No. No era tal el destino,

del joven Stephen Dowling Bots;

pese a que así se apenaban

él de enfermedad no murió.

No le atacó la tos ferina,

no le atacó el sarampión;

estos males no abatieron

al noble Stephen Dowling Bots.

No a los desgraciados amores

la bella testa sucumbió,

ni la indigestión maligna

segó a Stephen Dowling Bots.

Oh no. Escuchadme llorando

el triste fin que le llevó.

Del frío mundo voló su alma

cuando en un pozo se cayó.

Lo sacaron y lo vaciaron,

mas ¡ay!, cuán tarde se llegó;

pues su espíritu huyó tan alto

que el reino divino alcanzó.

Si Emmeline Grangerford era capaz de hacer poesías como esa antes de cumplir los catorce años, no se sabe lo que podría haber hecho después de pasado algún tiempo. Buck dijo que ella se sacaba los versos de carrerilla, como si tal cosa. Nunca tenía que pararse a pensarlos. Dijo que escribía un verso de un tirón, y si no encontraba otro para rimar con él, lo tachaba y escribía otro; y así seguía. No tenía preferencias; podía escribir de cualquier cosa que le indicaran, con tal que fuera un tenía tristón. Cada vez que moría un hombre, o moría una mujer, o moría un niño, aparecía ella con su «homenaje» antes de que se enfriara el muerto. Los llamaba «homenajes». Los vecinos decían que primero llegaba el médico, luego Emmeline, y luego la funeraria… Nunca se le adelantó la funeraria a Emmeline, salvo una vez, y fue porque ella se atascó en una rima con el nombre del muerto, que era Whistler. A partir de entonces dejó de ser la misma; nunca se quejaba, pero comenzó como a languidecer, y ya vivió poco.
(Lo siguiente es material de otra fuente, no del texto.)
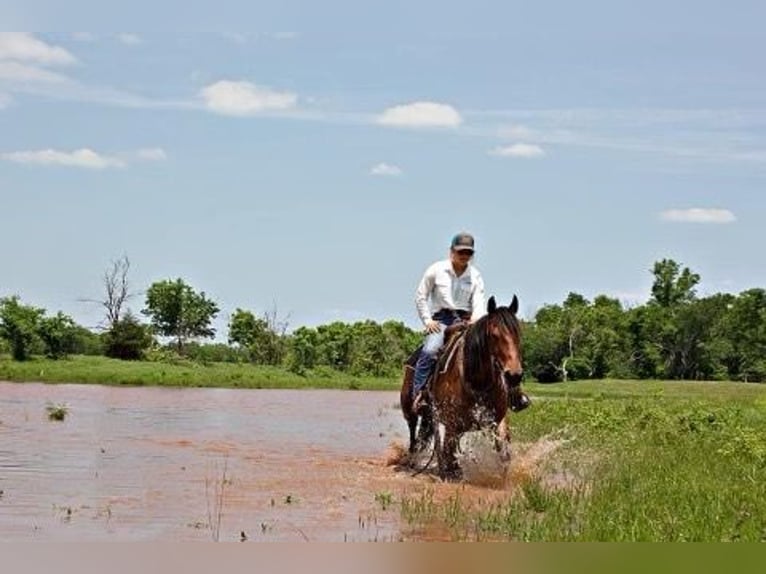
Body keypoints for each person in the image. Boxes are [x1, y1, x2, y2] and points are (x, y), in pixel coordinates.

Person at [411, 232, 486, 412]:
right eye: (461, 252)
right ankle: (419, 395)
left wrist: (476, 319)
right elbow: (420, 296)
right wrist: (427, 320)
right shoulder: (436, 270)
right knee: (429, 351)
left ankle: (508, 395)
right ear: (451, 251)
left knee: (491, 351)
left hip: (468, 320)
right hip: (442, 320)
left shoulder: (475, 275)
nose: (464, 256)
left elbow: (479, 301)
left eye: (468, 253)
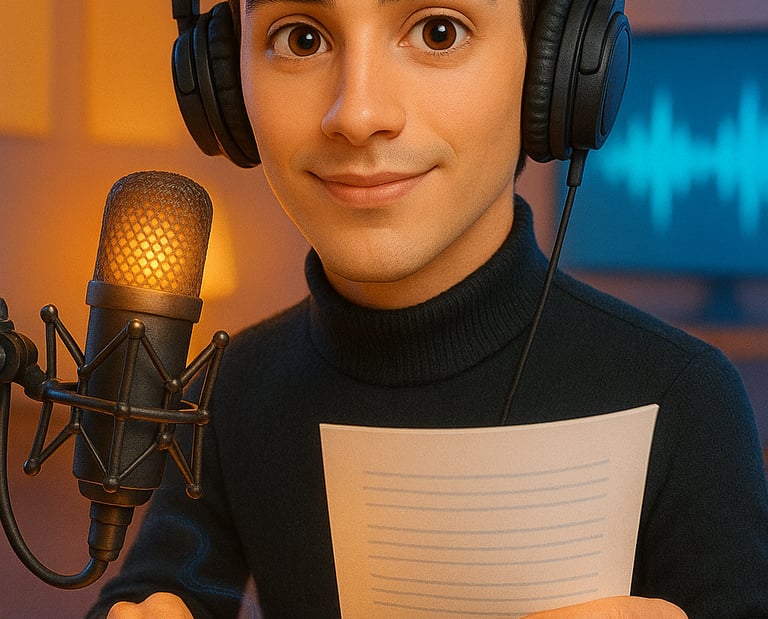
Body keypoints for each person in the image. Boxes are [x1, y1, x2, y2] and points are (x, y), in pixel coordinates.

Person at [91, 0, 768, 617]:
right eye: (300, 39)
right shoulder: (231, 388)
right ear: (223, 86)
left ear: (554, 70)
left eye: (438, 32)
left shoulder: (686, 398)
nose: (356, 114)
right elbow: (150, 595)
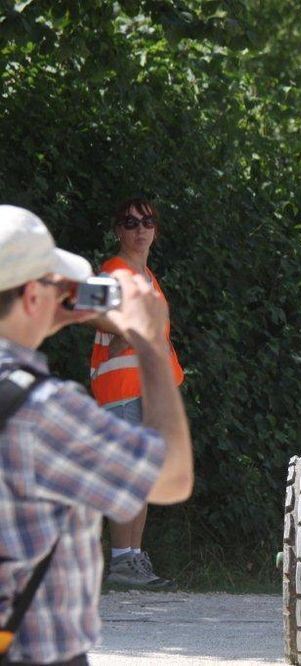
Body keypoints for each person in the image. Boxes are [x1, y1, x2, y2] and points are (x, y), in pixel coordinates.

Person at [0, 205, 193, 665]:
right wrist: (149, 344)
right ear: (31, 299)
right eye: (52, 285)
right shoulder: (42, 411)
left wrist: (49, 316)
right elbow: (171, 477)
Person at [89, 198, 185, 590]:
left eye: (147, 222)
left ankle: (132, 559)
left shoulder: (147, 277)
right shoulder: (113, 271)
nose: (140, 229)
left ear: (155, 230)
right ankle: (120, 562)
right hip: (121, 389)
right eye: (130, 222)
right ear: (118, 231)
La pobre. Como sus dibujos me habían fastidiado, y yo sentía un poco de amargura por la opinión que tenía de ella, muchas veces me obligué a mí mismo a subir al cuartito que había sido suyo y a sacar su pobre álbum de recortes y leerlo. Me gustaba toda esta familia, incluyendo también a los muertos, y no iba yo a dejar que nada nos separara. La pobre Emmeline cuando estaba viva hacía esos poemas para todos los muertos, y no me parecía bien que no hubiera ahora nadie que hiciera algunos para ella; así que intenté sacarme a fuerza de sudor unos cuantos versos, pero por alguna razón el asunto no marchaba… Conservaban el cuarto de Emmeline limpio y bonito y todas las cosas colocadas allí exactamente como le gustaba a ella tenerlas cuando estaba viva, y nadie dormía en él nunca. La vieja señora cuidaba por sí misma el arreglo del cuarto, aunque tenía muchos criados negros; y además ella se metía allí a coser bastantes veces, y casi siempre era allí donde leía la Biblia.

Bueno, como iba diciendo de la sala: había cortinas bonitas en las ventanas; eran blancas, con dibujos de castillos con enredaderas por los muros, y ganado que bajaba a beber. Había también un viejo piano pequeño, que, según creo, tenía dentro unos cacharros de hojalata; y no había nada más lindo que eso de escuchar a las señoritas jóvenes cuando cantaban , y tocaban «La batalla de Praga». Para más señas de aquella casa diré que las paredes de todos los cuartos estaban enyesadas, y que en casi todos había alfombras en el suelo, y que la casa entera estaba enjalbegada por fuera.

Era una de esas casas de doble cuerpo, y el gran pasillo abierto entre las dos partes tenía suelo de madera y techo, y a veces al mediodía ponían la mesa allí porque era un sitio fresco y cómodo. No podía haber nada mejor. ¡Y qué buena era la comida, y además en tal cantidad que hasta sobraba!